Creating a Focused Data Strategy
As data practitioners, we are almost by nature curious, interested by novelty in and of itself. Why else would we jump headfirst into this most ‘21st Century’ of careers? The ability to take a meaty problem, break it apart and discover something new is why this field is so compelling. The joy of finally understanding a new framework or tool, turning old inefficiencies into new trivialities, is an exciting feeling. Everyone I’ve met in Data Engineering and Data Analysis is similar; incredibly clever, curious people who voraciously ingest new knowledge.
There’s an incredible amount of innovation in data technologies; new libraries to include, exciting products to implement and interesting technologies to learn. Right now, just off the top of my head, you could decide to learn or implement; Spark, Kafka, Tableau, Looker, dbt, Airflow, Kinesis, Snowplow, Snowflake, Redshift, Google Big Query, Hadoop, Great Expectations, Amundsen, R, Jupyter Notebooks, Lambda, Arrow, Parquet, Azure, Matpotlib, Stitch, FiveTran… and that is just a tiny part of the data engineering and analytics ecosystem.
The field is moving fast – even for smaller companies, having a highly-functioning analytics stack is a leg-up on the competition – so developers are always reaching for the next hot new tool that can help them grow or increase efficiency.
But any race to novelty has its downsides.
Here Be Dragons
Often in the quest to explore, charting blank territories and taming unknown dragons, we focus on the thrill of the journey and lose sight of where we should be going. While it is intellectually satisfying to learn a new tool, to grow our knowledge and celebrate our place on the leading edge of innovation, we need to remind ourselves that we’re not doing our jobs solely for the fun of it (although sometimes it feels like it!)
We use data to do our jobs better. It’s not to laud it over a competitor because they are using a technology 6 minutes older that the one we are using. It’s not to finish your computer science degree (but if you can, more power to you).
A tool is a tool is a tool. Some are better than others. Some are better than others for specific problems.
Define a Data Strategy
Knowing which tool to use often comes down to simply identifying which problems you are trying to solve. It’s not a complicated process, and don’t get hung up on some long drawn-out offsite, but do it before you commit to a tool no one in the organisation can get anything useful out of. It can be as simple as writing down your business goals on a sheet of paper. (If you need help with your data strategy, get in touch.)
- What are your tactics to meet your wider goals? How can the right data, in the hands of the right people, help you carry out those tactics? What is the most important thing you need to do?
- Identify your data stakeholders; Not only the end users, but the suppliers and owners of the data too. They’re not always the same people.
- What problems are your end users trying to solve? What is their skill level? They could be highly-skilled data analysts with deep SQL knowledge, or they could be front-line manufacturing staff who need real-time visual feedback on their production line. How you present the data to them will explicitly affect their ability to do their jobs.
- How do you get data into your pipelines? Can you define an understanding that the requests you make (api call, event stream, web scrape, db query etc) will always return the same data? What are the chances this will change?

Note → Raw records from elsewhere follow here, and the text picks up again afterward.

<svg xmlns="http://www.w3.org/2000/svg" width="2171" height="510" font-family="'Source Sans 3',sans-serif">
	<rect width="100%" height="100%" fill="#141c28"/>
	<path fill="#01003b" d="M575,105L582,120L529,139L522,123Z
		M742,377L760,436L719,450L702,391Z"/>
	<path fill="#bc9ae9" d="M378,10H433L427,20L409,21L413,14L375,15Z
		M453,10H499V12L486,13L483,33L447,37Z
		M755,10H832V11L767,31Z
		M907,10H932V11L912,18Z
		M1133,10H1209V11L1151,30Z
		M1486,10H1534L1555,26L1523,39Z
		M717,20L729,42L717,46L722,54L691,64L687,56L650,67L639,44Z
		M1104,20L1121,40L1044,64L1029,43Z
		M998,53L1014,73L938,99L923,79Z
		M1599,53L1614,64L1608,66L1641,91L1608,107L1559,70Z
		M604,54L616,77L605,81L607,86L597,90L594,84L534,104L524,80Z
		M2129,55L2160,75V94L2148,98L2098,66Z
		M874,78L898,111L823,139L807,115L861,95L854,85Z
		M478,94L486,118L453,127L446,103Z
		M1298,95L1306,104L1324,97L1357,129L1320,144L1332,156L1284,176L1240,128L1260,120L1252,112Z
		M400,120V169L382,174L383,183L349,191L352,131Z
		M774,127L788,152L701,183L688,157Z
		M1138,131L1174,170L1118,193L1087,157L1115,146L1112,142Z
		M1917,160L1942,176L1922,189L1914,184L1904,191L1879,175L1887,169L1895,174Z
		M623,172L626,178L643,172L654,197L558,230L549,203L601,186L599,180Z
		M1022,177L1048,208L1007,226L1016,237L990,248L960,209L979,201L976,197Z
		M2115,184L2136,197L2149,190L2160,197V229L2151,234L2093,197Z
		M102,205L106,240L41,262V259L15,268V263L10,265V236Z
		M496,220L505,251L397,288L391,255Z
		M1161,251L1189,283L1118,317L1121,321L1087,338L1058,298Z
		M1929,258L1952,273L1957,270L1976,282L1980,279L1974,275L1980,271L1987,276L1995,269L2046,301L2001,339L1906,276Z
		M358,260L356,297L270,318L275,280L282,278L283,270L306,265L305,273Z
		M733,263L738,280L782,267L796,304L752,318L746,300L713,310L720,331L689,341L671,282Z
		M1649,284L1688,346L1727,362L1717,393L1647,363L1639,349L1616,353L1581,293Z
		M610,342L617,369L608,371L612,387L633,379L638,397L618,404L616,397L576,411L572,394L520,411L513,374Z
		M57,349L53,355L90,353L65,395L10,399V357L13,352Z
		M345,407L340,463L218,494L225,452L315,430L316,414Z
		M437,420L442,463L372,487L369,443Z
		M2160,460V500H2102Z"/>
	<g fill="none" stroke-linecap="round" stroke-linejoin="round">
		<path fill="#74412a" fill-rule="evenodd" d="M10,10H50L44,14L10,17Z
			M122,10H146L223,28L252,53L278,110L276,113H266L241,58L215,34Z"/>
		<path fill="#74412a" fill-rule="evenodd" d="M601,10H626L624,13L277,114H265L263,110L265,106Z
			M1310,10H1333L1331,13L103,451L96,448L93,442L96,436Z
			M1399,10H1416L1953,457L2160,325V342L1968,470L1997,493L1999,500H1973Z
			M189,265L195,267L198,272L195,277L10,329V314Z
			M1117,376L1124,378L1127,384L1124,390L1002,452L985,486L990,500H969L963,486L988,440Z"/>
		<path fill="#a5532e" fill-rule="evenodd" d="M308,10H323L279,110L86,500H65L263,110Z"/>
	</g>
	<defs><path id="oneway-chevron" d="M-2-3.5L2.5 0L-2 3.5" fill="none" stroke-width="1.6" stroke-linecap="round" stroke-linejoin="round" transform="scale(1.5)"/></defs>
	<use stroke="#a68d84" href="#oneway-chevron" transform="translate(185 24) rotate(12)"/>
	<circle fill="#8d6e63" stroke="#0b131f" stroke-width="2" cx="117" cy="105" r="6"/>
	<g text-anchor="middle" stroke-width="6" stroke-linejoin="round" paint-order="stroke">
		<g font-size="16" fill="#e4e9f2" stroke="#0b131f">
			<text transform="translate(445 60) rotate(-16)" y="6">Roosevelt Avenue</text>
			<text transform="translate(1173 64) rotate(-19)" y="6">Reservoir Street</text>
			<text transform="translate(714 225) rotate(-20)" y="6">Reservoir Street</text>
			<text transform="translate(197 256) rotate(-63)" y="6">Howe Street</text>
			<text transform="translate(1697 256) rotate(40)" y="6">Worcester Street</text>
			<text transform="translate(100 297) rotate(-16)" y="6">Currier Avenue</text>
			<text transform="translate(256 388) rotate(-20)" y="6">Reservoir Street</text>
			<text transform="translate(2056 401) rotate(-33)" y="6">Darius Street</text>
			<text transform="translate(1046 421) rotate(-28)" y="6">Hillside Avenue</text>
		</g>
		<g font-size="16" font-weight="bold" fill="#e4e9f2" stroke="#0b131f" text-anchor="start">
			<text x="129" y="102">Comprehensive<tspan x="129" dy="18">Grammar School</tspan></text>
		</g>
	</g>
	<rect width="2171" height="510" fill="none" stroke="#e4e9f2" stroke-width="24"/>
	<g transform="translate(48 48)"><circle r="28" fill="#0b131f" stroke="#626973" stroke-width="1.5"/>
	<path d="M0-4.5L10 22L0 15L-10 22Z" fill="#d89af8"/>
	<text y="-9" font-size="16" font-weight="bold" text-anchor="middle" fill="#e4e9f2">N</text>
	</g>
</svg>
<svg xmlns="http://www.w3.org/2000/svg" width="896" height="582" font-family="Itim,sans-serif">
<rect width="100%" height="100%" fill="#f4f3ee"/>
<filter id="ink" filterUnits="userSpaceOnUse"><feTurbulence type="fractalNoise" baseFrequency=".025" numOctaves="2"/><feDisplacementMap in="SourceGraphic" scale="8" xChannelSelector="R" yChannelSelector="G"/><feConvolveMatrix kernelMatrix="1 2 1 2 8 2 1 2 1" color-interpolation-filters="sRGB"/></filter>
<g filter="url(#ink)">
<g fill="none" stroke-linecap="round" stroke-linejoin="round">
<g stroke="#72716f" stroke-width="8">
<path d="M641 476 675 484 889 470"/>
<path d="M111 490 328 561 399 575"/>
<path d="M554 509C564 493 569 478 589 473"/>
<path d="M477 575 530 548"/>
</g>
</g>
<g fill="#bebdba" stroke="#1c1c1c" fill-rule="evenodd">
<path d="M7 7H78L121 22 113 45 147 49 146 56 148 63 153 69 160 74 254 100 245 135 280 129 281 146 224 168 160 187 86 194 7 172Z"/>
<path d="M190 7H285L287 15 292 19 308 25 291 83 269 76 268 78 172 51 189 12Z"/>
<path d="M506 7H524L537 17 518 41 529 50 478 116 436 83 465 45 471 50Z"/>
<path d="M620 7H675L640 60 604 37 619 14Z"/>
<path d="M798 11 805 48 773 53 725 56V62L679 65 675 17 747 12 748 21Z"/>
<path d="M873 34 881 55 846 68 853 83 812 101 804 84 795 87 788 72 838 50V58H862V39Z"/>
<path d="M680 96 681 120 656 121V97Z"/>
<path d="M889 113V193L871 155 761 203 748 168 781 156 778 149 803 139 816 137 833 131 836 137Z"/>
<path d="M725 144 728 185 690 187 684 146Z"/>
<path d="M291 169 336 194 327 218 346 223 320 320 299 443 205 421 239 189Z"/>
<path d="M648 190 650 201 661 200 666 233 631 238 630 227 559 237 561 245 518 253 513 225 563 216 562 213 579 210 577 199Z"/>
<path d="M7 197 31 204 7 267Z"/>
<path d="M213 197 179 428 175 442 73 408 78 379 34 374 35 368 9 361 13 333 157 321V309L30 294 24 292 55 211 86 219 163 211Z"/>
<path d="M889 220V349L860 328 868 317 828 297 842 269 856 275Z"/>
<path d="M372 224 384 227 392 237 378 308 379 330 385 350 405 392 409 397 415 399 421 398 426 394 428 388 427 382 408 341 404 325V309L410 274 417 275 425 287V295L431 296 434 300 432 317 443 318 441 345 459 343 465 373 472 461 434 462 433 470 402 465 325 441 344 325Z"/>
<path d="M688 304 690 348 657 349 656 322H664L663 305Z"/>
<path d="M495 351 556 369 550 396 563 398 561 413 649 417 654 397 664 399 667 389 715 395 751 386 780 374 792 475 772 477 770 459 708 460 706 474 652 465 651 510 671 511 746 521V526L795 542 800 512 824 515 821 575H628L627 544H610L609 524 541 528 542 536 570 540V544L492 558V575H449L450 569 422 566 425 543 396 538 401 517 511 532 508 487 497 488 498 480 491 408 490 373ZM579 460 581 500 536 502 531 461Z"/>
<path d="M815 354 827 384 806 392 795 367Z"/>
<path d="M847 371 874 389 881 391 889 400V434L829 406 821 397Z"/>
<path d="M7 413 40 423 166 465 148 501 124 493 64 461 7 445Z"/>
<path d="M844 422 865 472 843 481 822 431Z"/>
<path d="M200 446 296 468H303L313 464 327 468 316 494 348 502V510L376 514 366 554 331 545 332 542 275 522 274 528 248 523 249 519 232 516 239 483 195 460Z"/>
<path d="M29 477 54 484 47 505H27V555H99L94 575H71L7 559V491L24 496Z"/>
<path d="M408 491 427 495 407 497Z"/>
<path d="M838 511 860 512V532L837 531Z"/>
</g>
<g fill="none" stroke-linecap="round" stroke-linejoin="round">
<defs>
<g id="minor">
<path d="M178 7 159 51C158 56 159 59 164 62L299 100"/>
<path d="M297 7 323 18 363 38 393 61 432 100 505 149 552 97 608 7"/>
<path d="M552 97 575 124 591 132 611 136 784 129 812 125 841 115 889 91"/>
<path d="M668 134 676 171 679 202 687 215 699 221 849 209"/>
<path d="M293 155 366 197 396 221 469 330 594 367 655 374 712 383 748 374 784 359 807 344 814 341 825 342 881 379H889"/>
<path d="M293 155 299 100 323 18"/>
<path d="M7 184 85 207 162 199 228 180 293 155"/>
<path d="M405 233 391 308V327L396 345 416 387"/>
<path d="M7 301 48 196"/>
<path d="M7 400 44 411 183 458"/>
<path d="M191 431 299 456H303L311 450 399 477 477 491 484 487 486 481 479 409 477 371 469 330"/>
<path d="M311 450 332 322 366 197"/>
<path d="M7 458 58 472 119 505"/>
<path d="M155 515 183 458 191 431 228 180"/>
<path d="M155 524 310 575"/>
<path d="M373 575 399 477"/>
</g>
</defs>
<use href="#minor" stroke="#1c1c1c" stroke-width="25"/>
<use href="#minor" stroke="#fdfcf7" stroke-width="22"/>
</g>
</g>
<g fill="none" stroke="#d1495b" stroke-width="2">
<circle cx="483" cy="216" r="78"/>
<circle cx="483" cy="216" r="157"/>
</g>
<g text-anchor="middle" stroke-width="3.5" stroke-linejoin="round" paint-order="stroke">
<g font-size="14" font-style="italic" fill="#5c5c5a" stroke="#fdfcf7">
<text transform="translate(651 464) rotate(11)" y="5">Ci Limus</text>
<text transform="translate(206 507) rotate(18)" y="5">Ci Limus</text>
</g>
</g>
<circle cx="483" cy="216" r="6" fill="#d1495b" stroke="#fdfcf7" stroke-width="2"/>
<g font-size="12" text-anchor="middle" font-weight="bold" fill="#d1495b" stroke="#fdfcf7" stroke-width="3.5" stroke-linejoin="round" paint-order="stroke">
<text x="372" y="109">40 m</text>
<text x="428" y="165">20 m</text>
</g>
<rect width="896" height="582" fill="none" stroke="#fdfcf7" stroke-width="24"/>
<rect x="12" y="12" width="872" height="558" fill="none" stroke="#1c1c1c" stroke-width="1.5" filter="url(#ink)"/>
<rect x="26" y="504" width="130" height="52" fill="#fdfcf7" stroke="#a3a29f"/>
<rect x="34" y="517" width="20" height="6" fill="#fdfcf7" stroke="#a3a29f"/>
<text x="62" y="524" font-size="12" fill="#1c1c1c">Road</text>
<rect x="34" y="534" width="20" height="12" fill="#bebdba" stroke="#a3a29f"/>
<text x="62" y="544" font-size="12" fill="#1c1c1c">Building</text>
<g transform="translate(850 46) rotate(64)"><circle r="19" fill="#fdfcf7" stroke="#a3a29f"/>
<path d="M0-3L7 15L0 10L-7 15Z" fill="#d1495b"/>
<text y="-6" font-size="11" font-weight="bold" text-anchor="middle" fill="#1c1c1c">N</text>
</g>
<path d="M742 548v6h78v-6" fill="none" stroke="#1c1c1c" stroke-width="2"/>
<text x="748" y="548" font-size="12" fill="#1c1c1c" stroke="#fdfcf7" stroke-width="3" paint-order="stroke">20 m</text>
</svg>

- Who (or what) do you have to develop a relationship with to make sure that that data flows interrupted and without change? Who has the power to make those changes, and will they let you know if they do change something? What is your plan if something does change?
- Will you transform or enrich your data? The value an analytics engineering team can add to a process is often enriching data from multiple sources, or aggregating data into efficient reporting. What are the metrics that you need to supply? Will you be performing optimisations and experiments, or simple reporting?
- Think about the timeliness of your data; are you looking to analyse real-time events, or are your true business insights gained through comparing data over the last few months?
- What infrastructure will you need to support this tool in production? Will the savings you make now be lost in the time taken to support the technology?
- How will your business change? Will the tools you implement now be useless in a year?
- How will you know you have been successful? What can you measure to make that decision?
You Can Always Change Your Mind
This isn’t a comprehensive list. And it might not even suit your business, needs or culture. The important thing is that when you are potentially spending resources (humans, treasure, time) in a technology you need to stop, think and consider the impacts and requirements.
Take an hour and write your thoughts down. Get a group of smart people into a room (ok, Zoom call, sorry) and start thinking together on the whiteboard. The important part is spending some time in consideration.
Writing something down makes you think it through. And creating some user stories, sticking them in a backlog and plotting them on a roadmap can help you organize those thoughts into a real plan. Make your mistakes before you spend money, or implement new infrastructure.